RFR: JDK-8322163: runtime/Unsafe/InternalErrorTest.java fails on Alpine after JDK-8320886
Martin Doerr
mdoerr at openjdk.org
Thu Dec 21 16:07:49 UTC 2023
On Thu, 21 Dec 2023 09:12:33 GMT, Matthias Baesken <mbaesken at openjdk.org> wrote:
> We notice failures/crashes on Alpine Linux, maybe after [JDK-8320886](https://bugs.openjdk.org/browse/JDK-8320886).
> test runtime/Unsafe/InternalErrorTest.java crashes on Alpine (works fine on other test OS/CPU platforms) :
>
>
> #
> # SIGSEGV (0xb) at pc=0x00007fd3c080064f, pid=7075, tid=7161
> #
> # JRE version: OpenJDK Runtime Environment (23.0) (build 23-internal-adhoc.jenkinsi.jdk)
> # Java VM: OpenJDK 64-Bit Server VM (23-internal-adhoc.jenkinsi.jdk, mixed mode, sharing, tiered, compressed oops, compressed class ptrs, g1 gc, linux-amd64)
> # Problematic frame:
> # C [ld-musl-x86_64.so.1+0x5464f] memset+0xa7
> #
>
>
> Looks like the Alpine memset triggers unexpected SIGSEGV (not the expected SIGBUS). So we switch to a loop instead of memset. However I noticed that on Linux aarch64 the test starts to fail when the loop is used instead of the memset, so I keep the old coding on this platform .

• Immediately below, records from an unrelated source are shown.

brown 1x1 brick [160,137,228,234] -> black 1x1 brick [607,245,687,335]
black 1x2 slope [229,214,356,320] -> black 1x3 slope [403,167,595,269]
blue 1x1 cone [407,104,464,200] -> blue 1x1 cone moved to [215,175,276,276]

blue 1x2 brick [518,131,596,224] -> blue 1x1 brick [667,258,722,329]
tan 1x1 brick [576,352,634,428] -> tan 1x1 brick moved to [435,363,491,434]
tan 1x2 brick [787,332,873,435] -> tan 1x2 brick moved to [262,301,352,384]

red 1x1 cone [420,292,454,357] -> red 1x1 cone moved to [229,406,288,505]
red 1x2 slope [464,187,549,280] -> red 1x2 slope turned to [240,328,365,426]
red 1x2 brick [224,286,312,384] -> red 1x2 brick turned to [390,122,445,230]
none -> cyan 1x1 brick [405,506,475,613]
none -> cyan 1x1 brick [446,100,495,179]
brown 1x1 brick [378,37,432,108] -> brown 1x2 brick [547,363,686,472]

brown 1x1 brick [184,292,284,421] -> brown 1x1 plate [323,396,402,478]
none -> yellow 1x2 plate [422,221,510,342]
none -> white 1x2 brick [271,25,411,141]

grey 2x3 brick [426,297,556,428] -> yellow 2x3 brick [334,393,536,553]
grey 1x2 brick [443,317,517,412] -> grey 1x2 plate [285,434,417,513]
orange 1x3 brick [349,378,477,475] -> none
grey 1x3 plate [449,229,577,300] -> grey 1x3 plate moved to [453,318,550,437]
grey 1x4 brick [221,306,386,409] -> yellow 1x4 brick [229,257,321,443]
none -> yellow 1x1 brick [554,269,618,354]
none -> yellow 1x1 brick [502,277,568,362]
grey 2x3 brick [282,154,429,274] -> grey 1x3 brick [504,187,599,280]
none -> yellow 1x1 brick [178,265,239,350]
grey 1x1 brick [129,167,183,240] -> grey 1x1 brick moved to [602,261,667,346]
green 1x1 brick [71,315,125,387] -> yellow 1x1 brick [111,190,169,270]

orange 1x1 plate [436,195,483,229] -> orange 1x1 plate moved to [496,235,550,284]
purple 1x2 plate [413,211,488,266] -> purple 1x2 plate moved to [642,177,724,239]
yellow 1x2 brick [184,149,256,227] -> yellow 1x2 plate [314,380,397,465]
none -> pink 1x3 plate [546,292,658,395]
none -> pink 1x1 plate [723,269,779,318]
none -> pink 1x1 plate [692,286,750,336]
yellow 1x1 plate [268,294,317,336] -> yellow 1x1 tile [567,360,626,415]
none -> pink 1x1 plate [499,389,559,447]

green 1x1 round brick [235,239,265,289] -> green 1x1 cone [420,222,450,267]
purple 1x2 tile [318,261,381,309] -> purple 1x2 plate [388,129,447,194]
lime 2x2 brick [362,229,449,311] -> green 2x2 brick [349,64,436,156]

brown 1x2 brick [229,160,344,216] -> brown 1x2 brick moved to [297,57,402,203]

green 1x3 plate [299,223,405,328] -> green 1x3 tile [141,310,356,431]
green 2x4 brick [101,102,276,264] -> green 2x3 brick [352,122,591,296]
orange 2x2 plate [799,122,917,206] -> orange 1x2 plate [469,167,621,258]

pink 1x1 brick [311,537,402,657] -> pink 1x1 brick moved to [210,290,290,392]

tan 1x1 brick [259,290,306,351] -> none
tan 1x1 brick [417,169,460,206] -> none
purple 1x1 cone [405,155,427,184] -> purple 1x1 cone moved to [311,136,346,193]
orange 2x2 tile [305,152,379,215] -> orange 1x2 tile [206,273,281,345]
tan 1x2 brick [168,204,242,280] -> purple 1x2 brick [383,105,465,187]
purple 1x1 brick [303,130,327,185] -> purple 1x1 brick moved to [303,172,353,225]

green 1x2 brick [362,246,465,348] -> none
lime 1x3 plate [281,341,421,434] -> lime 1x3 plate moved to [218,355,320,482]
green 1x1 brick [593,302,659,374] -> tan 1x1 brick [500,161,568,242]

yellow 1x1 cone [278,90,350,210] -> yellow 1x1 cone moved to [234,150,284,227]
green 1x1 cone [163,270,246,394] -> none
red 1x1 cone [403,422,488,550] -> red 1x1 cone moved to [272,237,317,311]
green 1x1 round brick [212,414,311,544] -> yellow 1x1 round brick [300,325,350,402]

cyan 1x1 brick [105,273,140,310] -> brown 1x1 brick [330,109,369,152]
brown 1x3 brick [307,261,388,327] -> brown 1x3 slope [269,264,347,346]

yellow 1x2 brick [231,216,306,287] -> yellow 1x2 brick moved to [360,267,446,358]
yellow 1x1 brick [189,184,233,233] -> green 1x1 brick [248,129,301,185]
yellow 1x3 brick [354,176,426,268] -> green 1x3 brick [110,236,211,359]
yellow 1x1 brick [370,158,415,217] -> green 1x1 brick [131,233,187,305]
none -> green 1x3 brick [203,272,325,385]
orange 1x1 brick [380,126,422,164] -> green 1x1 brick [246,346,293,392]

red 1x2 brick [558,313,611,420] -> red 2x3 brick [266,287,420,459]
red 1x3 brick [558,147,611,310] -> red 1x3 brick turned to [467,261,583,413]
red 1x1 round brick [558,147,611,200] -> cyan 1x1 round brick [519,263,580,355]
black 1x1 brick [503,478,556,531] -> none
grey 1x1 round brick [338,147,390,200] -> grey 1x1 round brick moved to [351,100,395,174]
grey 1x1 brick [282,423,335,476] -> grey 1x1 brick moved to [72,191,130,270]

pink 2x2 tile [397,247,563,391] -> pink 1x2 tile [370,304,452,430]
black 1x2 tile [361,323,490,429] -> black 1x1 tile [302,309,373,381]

I think it's very bad to let C code run into signals (SIGBUS or SIGSEGV). In addition, the signal handler just skips the faulting instruction and continues with the next one. That does not yield defined behavior!
(On linux aarch64, the new loop doesn't work, because gcc generates an strb instruction with internal address increment. The signal prevents both, the store and the address increment, so we end up in an endless loop.)
If we only want to do a simple fix for Alpine x86_64, I suggest to use the new code only on that platform. It's bad for other platforms, too, but it works because it gets tested. (Doesn't mean that it will always work with every compiler. So, there's still room for improvement.)
-------------
Changes requested by mdoerr (Reviewer).